*** Extrait du document ***

Tricotées serré

Dépassée, l’image des grands-mères qui tricotent des pantoufles en Phentex en médisant contre leurs voisines. Quatre-vingt-quinze ans après leur création, les Cercles des Fermières du Québec s’offrent une cure de rajeunissement.
 
Illustration: Florence Tison
 
Métro, boulot, dodo. Depuis l’intégration des femmes sur le marché du travail, les mamans manquent de temps pour partager avec leurs filles les secrets ancestraux du tissage et des bons petits plats mijotés. Si pour certains la fibre de fée du logis a sauté une génération, les membres des Cercles des Fermières du Québec (CFQ) ne laissent pas s’éteindre le patrimoine culturel de la Belle Province sans dire mot. Elles partent en campagne de séduction pour conquérir la nouvelle génération.
 
«Pour la terre et le foyer». Telle était la devise des fondateurs des CFQ, empruntée à Marie Rollet, la première Française à avoir émigré au Canada. Près d’un siècle plus tard, la mission de l’organisation se transforme pour mieux s’adapter à la réalité de la femme moderne. Dans l’imaginaire collectif, les Fermières sont confinées aux aiguilles à tricoter et à leurs recettes de cuisine. «Actuellement, on se remet en question pour voir ce que nos membres souhaiteraient améliorer», assure la présidente des CFQ, Yolande Labrie. De 78 000 membres en 1981, les Cercles des Fermières du Québec ont vu leur nombre d’adhérentes fondre au cours des deux dernières décennies, pour finalement se stabiliser autour de 37 000. Les CFQ, en majorité dans des zones rurales et à la moyenne d’âge élevée, éprouvaient des difficultés à recruter de nouvelles Fermières.

*** Données enregistrées ***

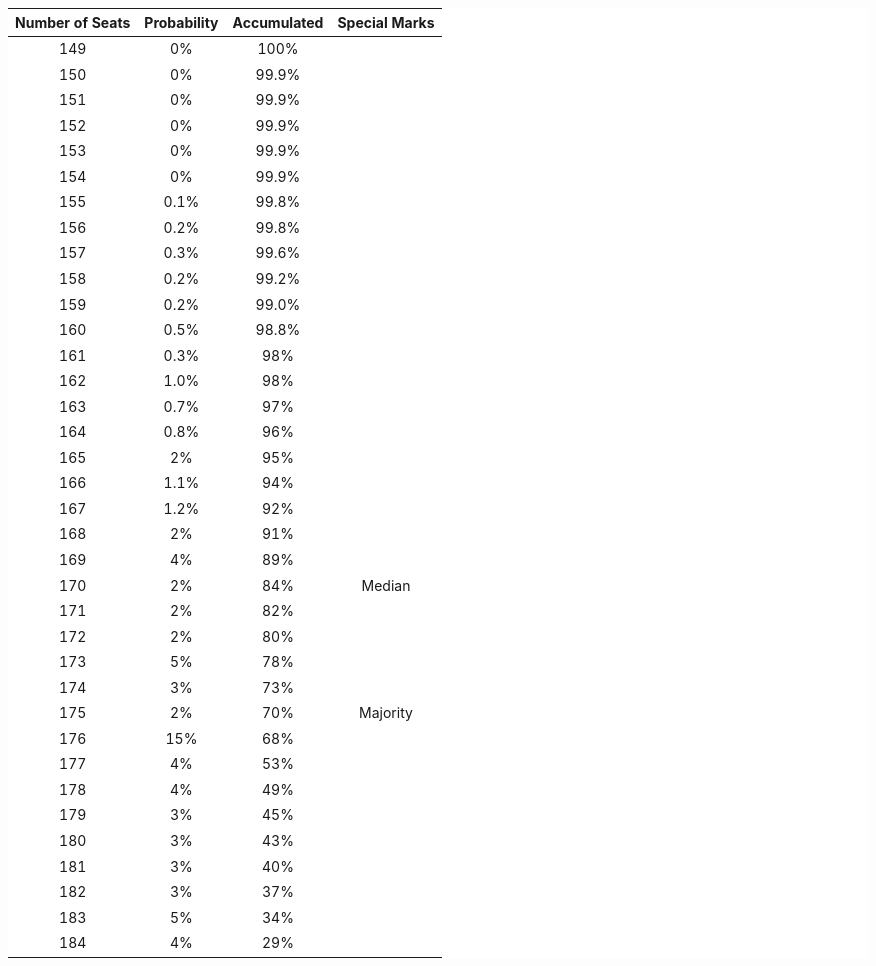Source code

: | Number of Seats | Probability | Accumulated | Special Marks |
|:---------------:|:-----------:|:-----------:|:-------------:|
| 149 | 0% | 100% |  |
| 150 | 0% | 99.9% |  |
| 151 | 0% | 99.9% |  |
| 152 | 0% | 99.9% |  |
| 153 | 0% | 99.9% |  |
| 154 | 0% | 99.9% |  |
| 155 | 0.1% | 99.8% |  |
| 156 | 0.2% | 99.8% |  |
| 157 | 0.3% | 99.6% |  |
| 158 | 0.2% | 99.2% |  |
| 159 | 0.2% | 99.0% |  |
| 160 | 0.5% | 98.8% |  |
| 161 | 0.3% | 98% |  |
| 162 | 1.0% | 98% |  |
| 163 | 0.7% | 97% |  |
| 164 | 0.8% | 96% |  |
| 165 | 2% | 95% |  |
| 166 | 1.1% | 94% |  |
| 167 | 1.2% | 92% |  |
| 168 | 2% | 91% |  |
| 169 | 4% | 89% |  |
| 170 | 2% | 84% | Median |
| 171 | 2% | 82% |  |
| 172 | 2% | 80% |  |
| 173 | 5% | 78% |  |
| 174 | 3% | 73% |  |
| 175 | 2% | 70% | Majority |
| 176 | 15% | 68% |  |
| 177 | 4% | 53% |  |
| 178 | 4% | 49% |  |
| 179 | 3% | 45% |  |
| 180 | 3% | 43% |  |
| 181 | 3% | 40% |  |
| 182 | 3% | 37% |  |
| 183 | 5% | 34% |  |
| 184 | 4% | 29% |  |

***

■ Consignes ■
1. Répondez à ces questions sur l'article consacré aux Cercles des Fermières :
(a) Depuis combien d'années les Cercles des Fermières du Québec existent-ils ?
(b) Quelle était la devise de leurs fondateurs ?
(c) Combien de membres comptaient-ils en 1981 ?
2. Extrayez de l'article sur les Cercles des Fermières le passage qui commence à «Métro, boulot, dodo.» et se termine à «la nouvelle génération.».
Les items n'ont aucun rôle à jouer ici.

■ Réponses par consigne ■
1.
(a) Quatre-vingt-quinze ans.
(b) «Pour la terre et le foyer».
(c) 78 000 membres.

2.
Métro, boulot, dodo. Depuis l’intégration des femmes sur le marché du travail, les mamans manquent de temps pour partager avec leurs filles les secrets ancestraux du tissage et des bons petits plats mijotés. Si pour certains la fibre de fée du logis a sauté une génération, les membres des Cercles des Fermières du Québec (CFQ) ne laissent pas s’éteindre le patrimoine culturel de la Belle Province sans dire mot. Elles partent en campagne de séduction pour conquérir la nouvelle génération.